Journalist David Corn has uncovered a 1978 newspaper clipping all but proving what we’ve long suspected about George W. Bush: He has a pro-choice past! Corn discusses his find in the June 14 issue of The Nation:
In 1978, Bush, a 31-year-old oilman, was seeking the Republican nomination in Texas’$2 19th Congressional District, which included Midland, Odessa and Lubbock. He was locked in a fierce battle with Jim Reese, a veteran campaigner and Reagan Republican. Days before the June 3 primary runoff, Bush was interviewed by a reporter for the Lubbock Avalanche-Journal. Reese had attacked Bush for being cozy with liberal Rockefeller Republicans. In response, Bush listed conservative positions he held. “I’m not for the extension of the time to ratify the Equal Rights Amendment,” he told the paper. “I feel the ERA is unnecessary. I’m not for the federal funding of abortions. I’ve done nothing to promote homosexuality in our society.” But he went on to explain his view on abortion. The Avalanche-Journal reported: “Bush said he opposes the pro-life amendment favored by Reese and favors leaving up to a woman and her doctor the abortion question. ‘That does not mean I’m for abortion,’ he said.” [Chatterbox has checked the Avalanche-Journal clip, and Corn has this all exactly right.]

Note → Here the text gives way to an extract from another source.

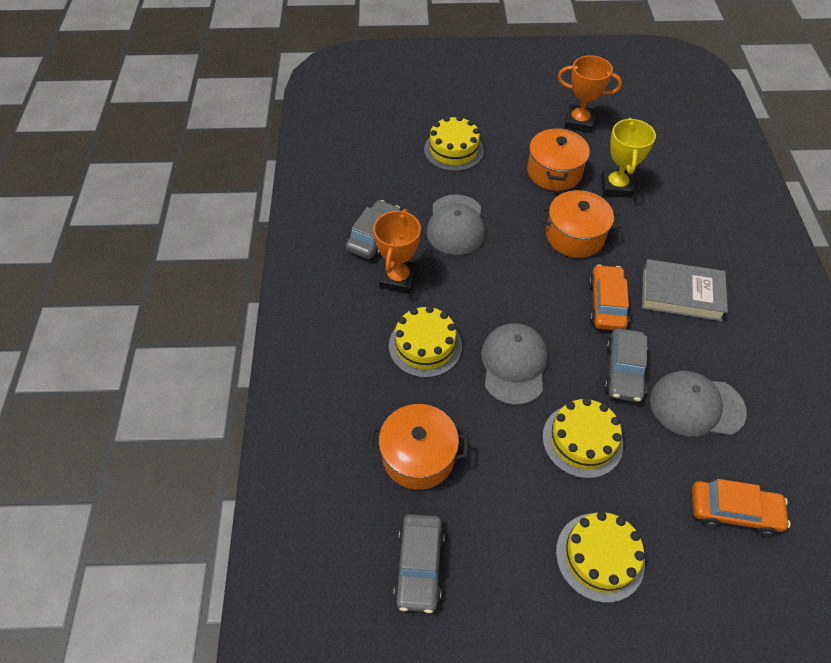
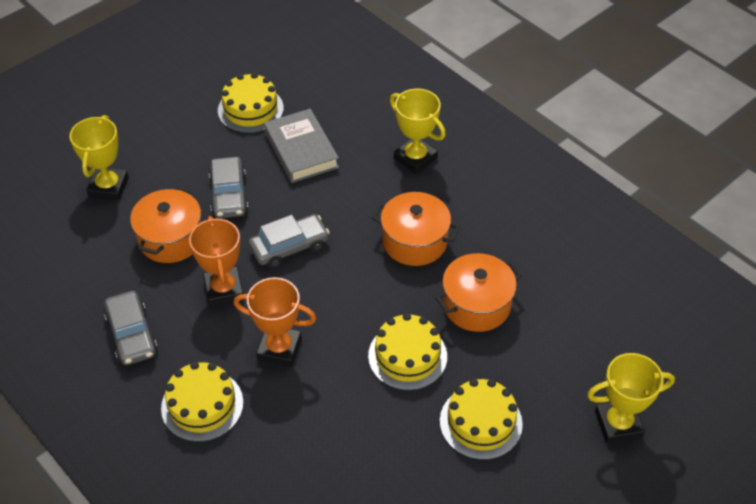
grey cap: 3 -> 0
orange car: 2 -> 0
yellow trophy: 1 -> 3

In a follow-up posted on TomPaine.com, Corn recounts how the Bush campaign fielded his Nation query. It termed the abortion comment in the clipping a “misinterpretation” of Bush’s views. It pointed out that the line about Bush opposing a pro-life [presumably, constitutional] amendment was a paraphrase. Good point. Paraphrases do tend to screw up the speaker’s meaning more often than quotations. But Corn answers that it would have made no sense for Bush to say “That does not mean I’m for abortion” if he had just stated that he favored the pro-life amendment. (You’d never hear Henry Hyde say, “That does not mean I’m for abortion,” because there’s no danger anyone would think he was for abortion.) Corn also observes that the rapidity of the Bush campaign’s response (they got back to him within an hour) made it unlikely that the press handlers had bothered to ask the candidate, who was in Maine that day; more likely, they merely guessed (correctly, it turned out) that no tape recording of Bush’s 22-year-old remarks was available, and decided to snow Corn.
We can’t say for certain what Dubya’s views on abortion were in 1978, but we do know that his father was pro-choice until 1980 and that his mother remains pro-choice to this day (assuming she hasn’t changed her mind since revealing her position in a 1994 memoir). What is the likelihood that Dubya was to the right of his parents on abortion during the period in his life when he was still a Deke in his heart? In fact, as recently as this past Dec.16, Dubya was still deploying rhetoric that suggested he’d never fully gotten on board the pro-life bandwagon. On Larry King Live, Bush offered his usual rigmarole about how he personally favored a constitutional amendment banning abortion, but didn’t think it had the votes, but that he would sign a ban on partial birth abortion, and that good people could disagree on the topic. So far, so good; he was just being a tolerant and realistic pro-lifer. But when King asked whether women who got abortions should be held criminally liable, Bush said: “Well, look, here’s what we need to do: We need to convince people that abortion is–ought to be rare–you know, it’s an interesting question.”
Ought to be rare? Dubya, Dubya. Bill Clinton thinks abortion ought to be rare. Al Gore thinks abortion ought to be rare. Patricia Ireland probably thinks abortion ought to be rare. Pro-lifers think abortion should be nonexistent!